Выбрать главу

Генрих повысил статус семейства Гизов — ветви королевского Лотарингского дома. Ближайшим его другом был Франсуа де Гиз, красивый бородатый веселый мужчина с золотистыми волосами и магнетическим взглядом серо-зеленых глаз. Он был приятен в обращении, очарователен и остроумен. Все поворачивали головы, стоило ему только войти в комнату. Он был графом, но Генрих сделал его герцогом и членом Тайного совета.

В этот совет Генрих включил и брата Гиза, Карла, кардинала Лотарингского. Карл был темноволосым, темноглазым, задумчивым политическим гением, известным своей двуличностью. Их сестра Мария де Гиз, вдова шотландского короля Якова, являлась регентом пятилетней дочери Марии, королевы Шотландии.

На тот момент в Шотландии царила смута, и маленькой Марии было опасно находиться в собственной стране.

— Пусть поживет с нами, при французском дворе, — сказал мой муж, — тут она и повзрослеет. Когда достигнет брачного возраста, вступит в брак с нашим сыном Франциском.

Многим это показалось мудрым решением: католичка Мария была единственным монархом Англии, признанным Папой. Если она выйдет замуж за Франциска, у того появятся права как на английский, так и на шотландский трон.

Девочка приехала в Блуа в шотландском наряде — темноволосая фарфоровая куколка с большими испуганными глазами. Французского языка она почти не знала. Ее речь — резкие гортанные звуки — сливались в единое целое, так что слов было не разобрать, однако свита их понимала. Марию сопровождали телохранители. От мускулистых гигантов в килтах, с грязными каштановыми волосами и прищуренными подозрительными глазами исходило зловоние: шотландцы презирали мытье и манеры в отличие от Марии и ее гувернантки Джанет Флеминг — белокожей красавицы с зелеными глазами и яркими как солнце волосами. Мадам Флеминг была молодой вдовой. Она быстро усвоила французскую культуру и обучила ей свою подопечную.

Я настроена была полюбить Марию, потому что чувствовала родство с этим ребенком. Соотечественники угрожали ей смертью, она вынуждена была бежать, и сейчас, напуганная и одинокая, оказалась в чужой стране. Как только меня известили о ее приезде, я тут же поспешила к ней.

В детскую я вошла без стука и увидела, что Мария стоит подле Франциска и критически его разглядывает. Девочка была худенькой и высокомерной, остренький подбородок надменно вздернут.

При звуке моих шагов она обернулась и воскликнула по-французски с сильным акцентом:

— Почему вы не приседаете?

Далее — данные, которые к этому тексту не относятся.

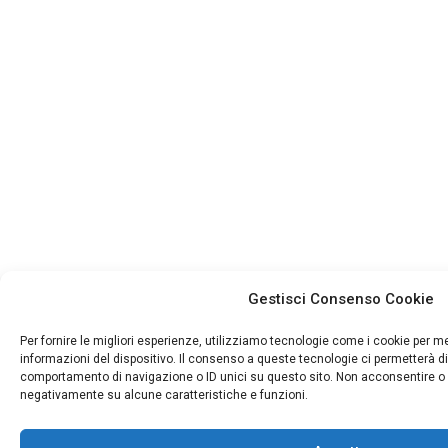
Gestisci Consenso Cookie
Per fornire le migliori esperienze, utilizziamo tecnologie come i cookie per 
informazioni del dispositivo. Il consenso a queste tecnologie ci permetterà di
comportamento di navigazione o ID unici su questo sito. Non acconsentire o ri
negativamente su alcune caratteristiche e funzioni.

Разве не знаете, что находитесь рядом с королевой Шотландии?

— Знаю, — улыбнулась я. — А разве ты не знаешь, что находишься рядом с королевой Франции?

Девочка смутилась. Я засмеялась и поцеловала ее. Она тоже меня поцеловала — осторожное маленькое создание. От ее губ пахло рыбой и элем, а вся ее напряженная фигурка выражала сильное недовольство. Она была на два года старше Франциска, но уже намного выше. Мой трехлетний сынок едва выглядел на два года, и интеллект его развивался плохо. По временам я смотрела в его туповатые блуждающие глаза и видела призрак убитой идиотки.

Генрих обожал Марию. Он заявил, что любит ее больше, чем собственных отпрысков, потому что она уже королева. Я прикусила язык и не стала защищать от оскорбления своих деток. Франсуа и Карл де Гиз были счастливы, что их племяннице так сказочно повезло: когда Генрих умрет, наш сын будет править, а его жена Мария станет не только королевой Шотландии, но и Франции.

Восшествие на престол моего мужа принесло и другие перемены. Маленькая «банда» прежнего короля рассыпалась: герцогиня д'Этамп куда-то уехала и затерялась; ее ближайшую подругу Мари де Канапль, кокетливую и с ямочками на щеках, муж уличил в адюльтере, и ее изгнали из двора. Еще две женщины отбыли в Португалию с королевой Элеонорой. Та почувствовала, что Франции ей довольно, и решила дожить оставшиеся дни подальше от интриг.

В день коронации моего супруга я сидела на трибуне в Реймском соборе и старалась не плакать, когда Генрих шел к алтарю. Слезы мои были вызваны не только гордостью, но и золотой монограммой на белой атласной тунике мужа: на ней против сердца были вышиты две большие буквы D, повернутые спиной друг к другу, а соединяла их буква Н. Отныне это стало его символом, так же как некогда саламандра его отца. До конца жизни меня будет окружать монограмма Дианы и Генриха, на стенах, на тканях, на камне. Этот символ украсит каждый замок. Я уверила себя, что мне все равно. У меня есть главное, чего я больше всего хотела: живой Генрих и возможность рожать от него детей. Несмотря на подобные мысли, мне было больно.